[Date Prev][Date Next][Thread Prev][Thread Next][Date Index][Thread Index]

[Condor-users] CM Failover with submits from CM



I have an interesting problem. I believe I detailed the setup of my organization's cluster/network in an earlier post, but I will repeat it here:

Nine compute machines (running STARTD, SCHEDD) exist on a private subnet and cannot be reached (by design) from the rest of my organization. They are connected to a switch which is also connected to the primary and secondary central managers. The primary/secondary CMs have two NICs each. Each CM has an IP on the private subnet and on my organization's public network.

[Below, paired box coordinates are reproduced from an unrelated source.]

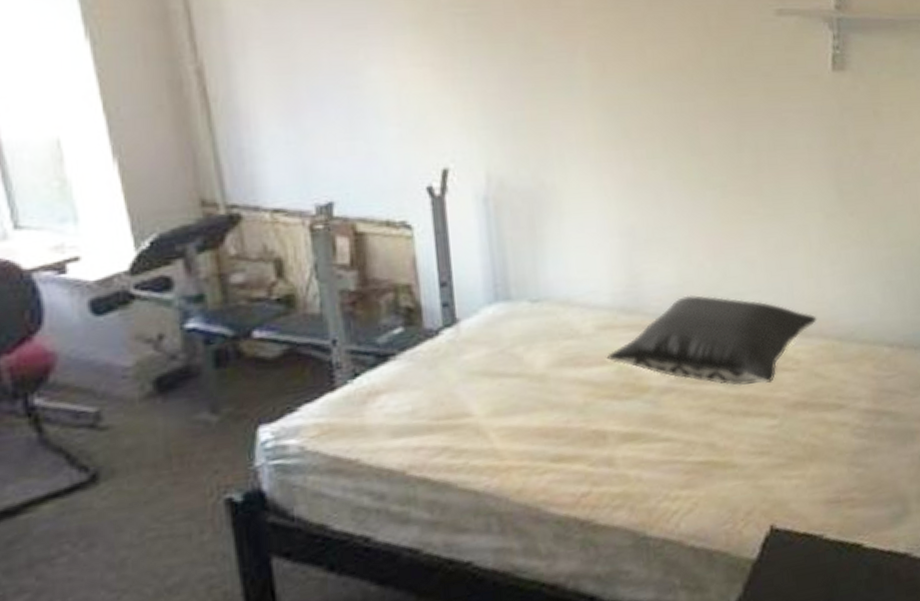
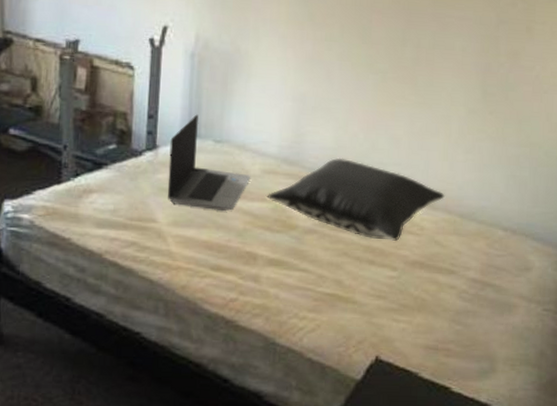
laptop computer: none [473,272,584,389] -> present [167,114,251,212]

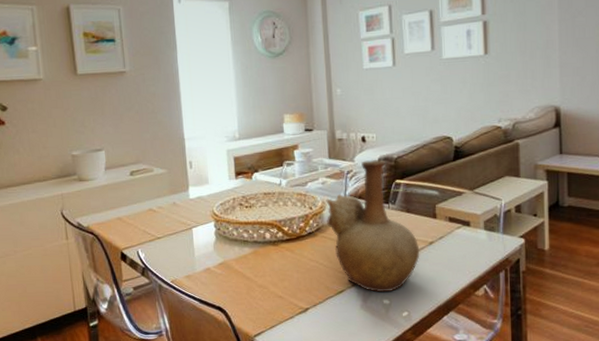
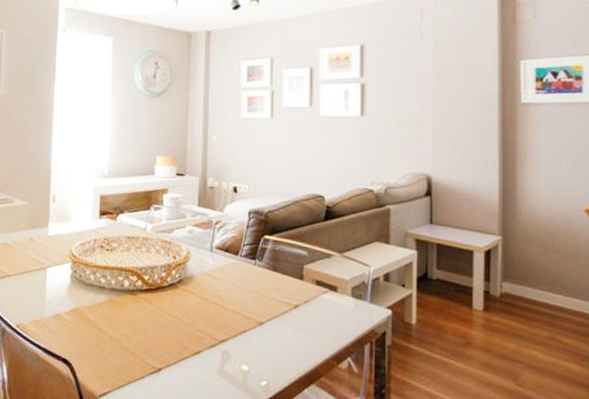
vase: present [326,159,420,293] -> none [190,211,284,357]

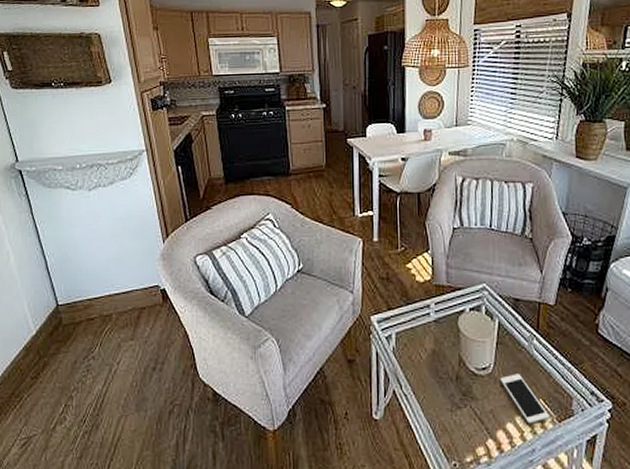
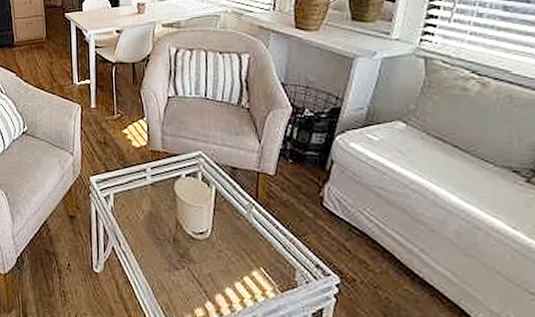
cell phone: present [500,374,550,424] -> none [218,240,271,291]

Problem: I tried submitting a job from my workstation (on my organization's public network), but the CMs tell it to talk to the STARTD at a private address, which obviously doesn't work. I told my boss about this and asked how he wanted to proceed, and he wants to only allow job submissions from the CMs. This works, BUT he also wants failover capability. I don't foresee this working well since the submit machine goes down when the CM goes down, even though CM functionality fails over.

What kind of options do I have? My boss is adamant that the nodes stay on a private subnet and that we have CM failover capability. I don't think having a separate submit machine which straddles the private and public networks (like the current CMs) will work. My boss wants no single point of failure present in the system.